Level Up Your SQL: A Practical Guide to Intermediate SQL

Intermediate sqlSqlProgramming

Posted On: 2025-September-09

10 Minutes Read

Author: jack frost

So, you've mastered the basics of SQL – SELECT, FROM, WHERE, JOIN – and you're ready to take the next step. That's fantastic! This article is your guide to **Intermediate SQL**, designed to equip you with the skills you need to impress employers, tackle complex data challenges, and truly unlock the power of databases. We'll cover essential topics, including window functions and more, with a focus on practical application and clear explanations.
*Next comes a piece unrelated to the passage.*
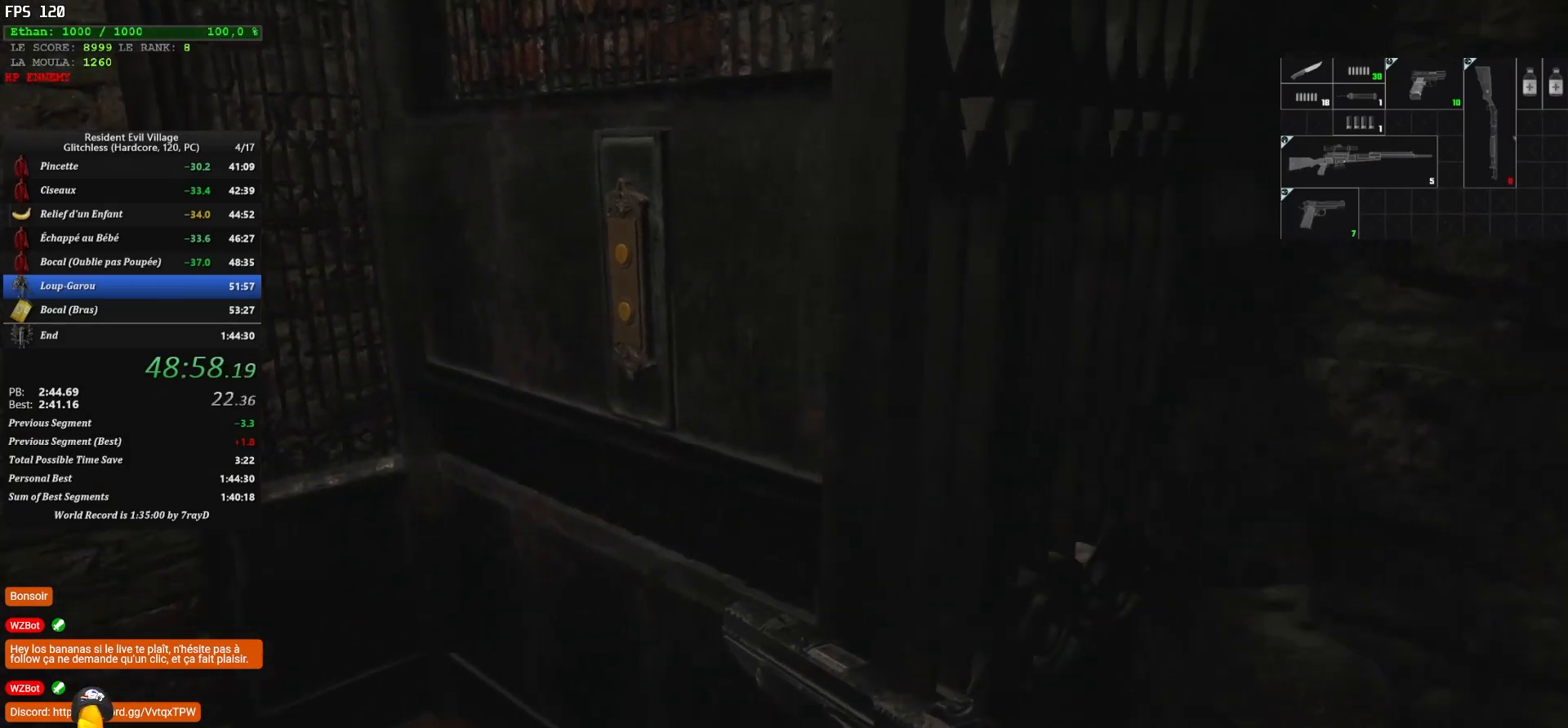
{"keys": ["q", "shift", "z"], "mouse": [], "mouse_move": "still", "events": []}
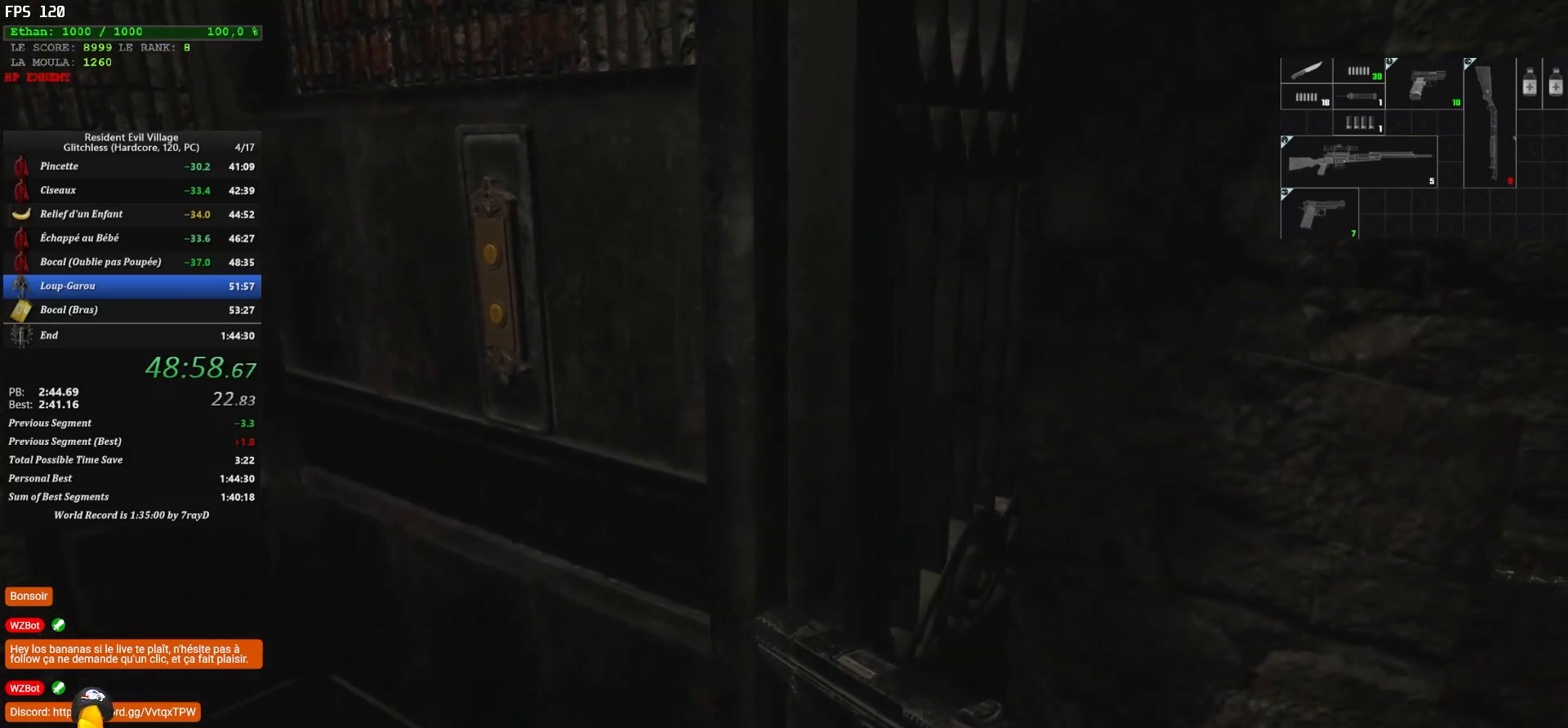
{"keys": ["q", "shift", "z"], "mouse": [], "mouse_move": "still", "events": []}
Window Functions: Analyzing Data Across Rows

Window functions are a game-changer in SQL. They allow you to perform calculations across a set of table rows that are related to the current row. Unlike aggregate functions (like SUM, AVG, COUNT), which collapse rows into a single result, window functions retain the original row's granularity while providing additional insights.
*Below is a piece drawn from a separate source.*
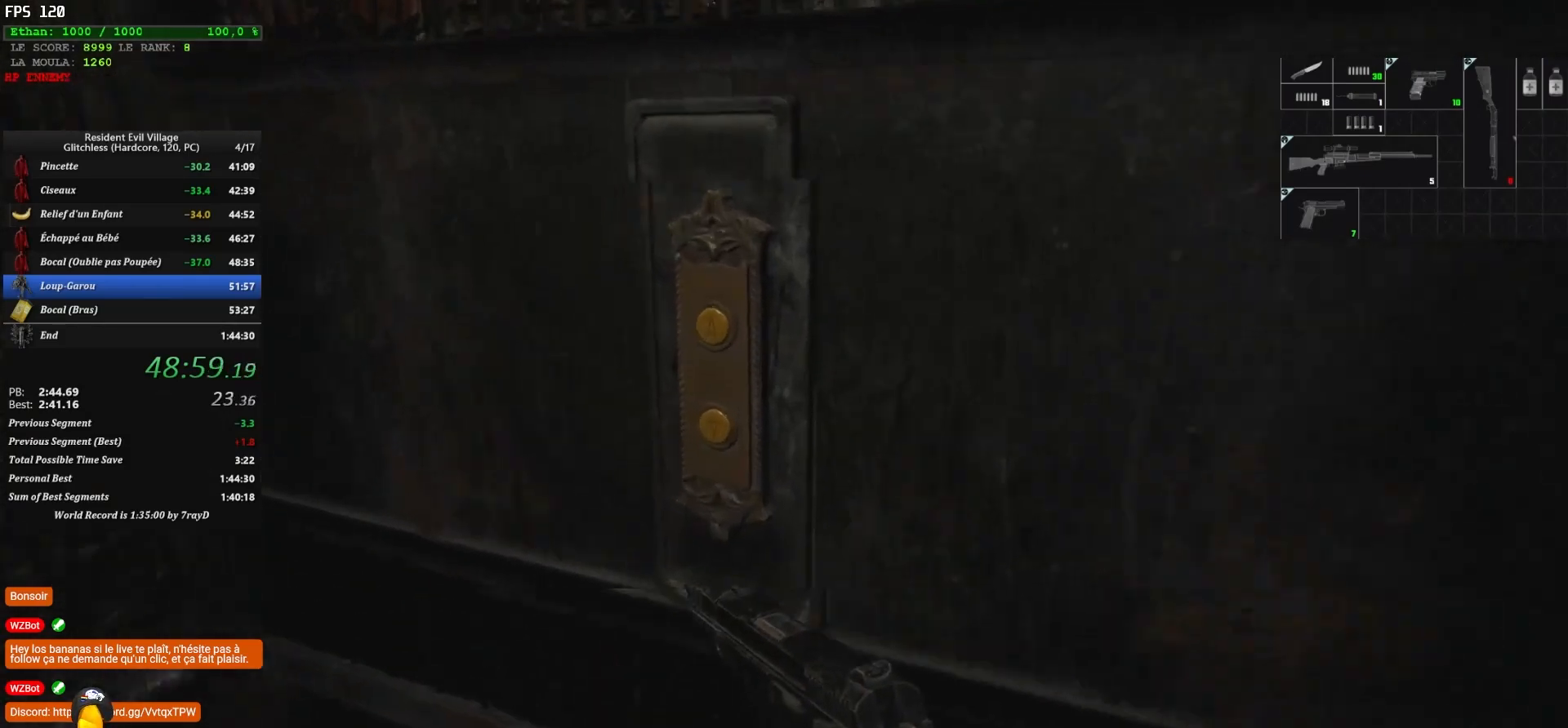
{"keys": ["shift"], "mouse": [], "mouse_move": "down", "events": [[217, "q", "up"], [217, "z", "up"]]}
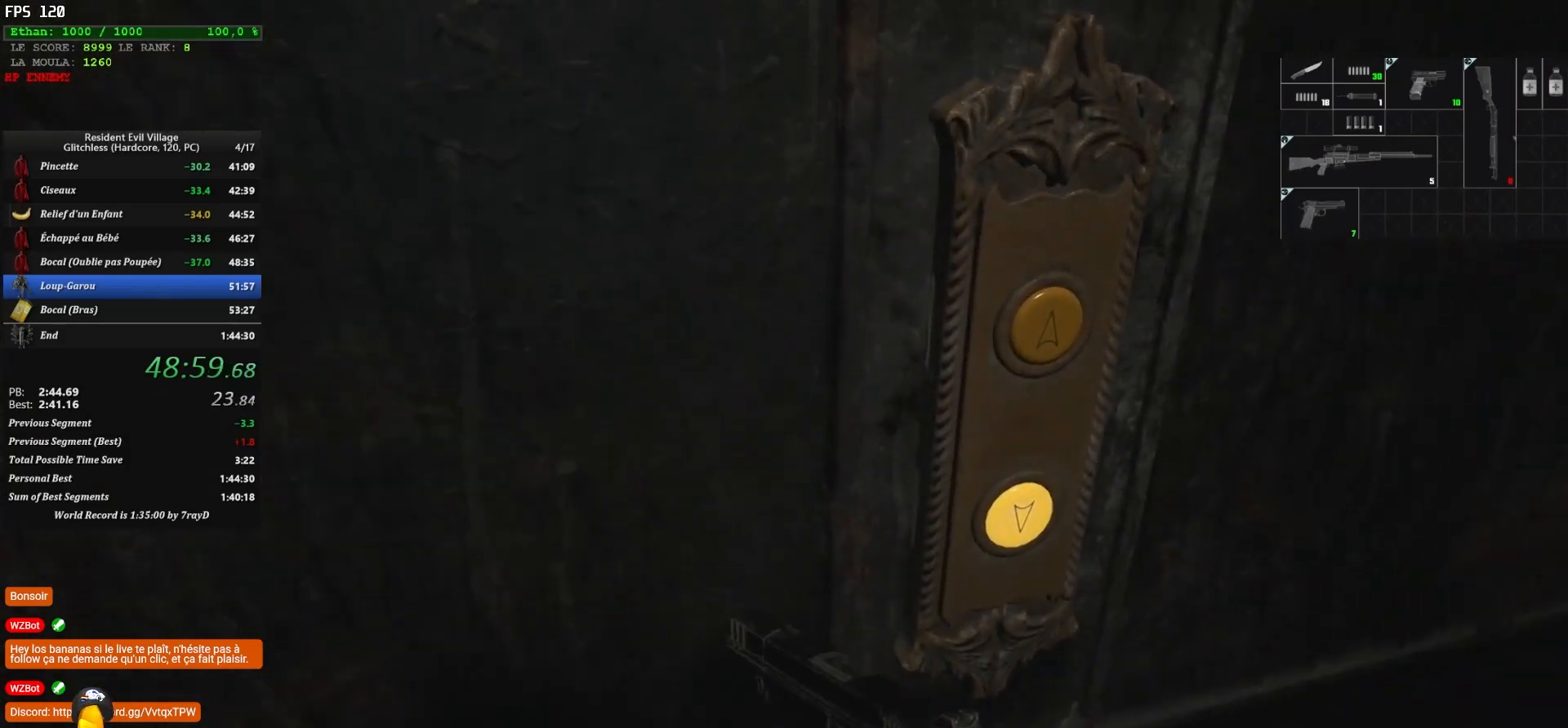
{"keys": [], "mouse": [], "mouse_move": "right", "events": [[317, "shift", "up"]]}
Understanding the Difference

Imagine you want to calculate the moving average of sales over the past three months. An aggregate function could only give you the average sales across *all* months. A window function, however, would let you calculate the average for each month, considering the preceding two months.

Key Window Functions

  • ROW_NUMBER(): Assigns a unique sequential integer to each row within a partition.
  • RANK(): Assigns a rank to each row within a partition, with gaps in the ranking if there are ties.
  • DENSE_RANK(): Similar to RANK(), but assigns consecutive ranks without gaps, even if there are ties.
  • LAG(column, n, default): Accesses data from a previous row (n rows back) within the partition. You can specify a default value if there's no row n rows back.
  • LEAD(column, n, default): Accesses data from a subsequent row (n rows forward) within the partition.  You can specify a default value if there's no row n rows forward.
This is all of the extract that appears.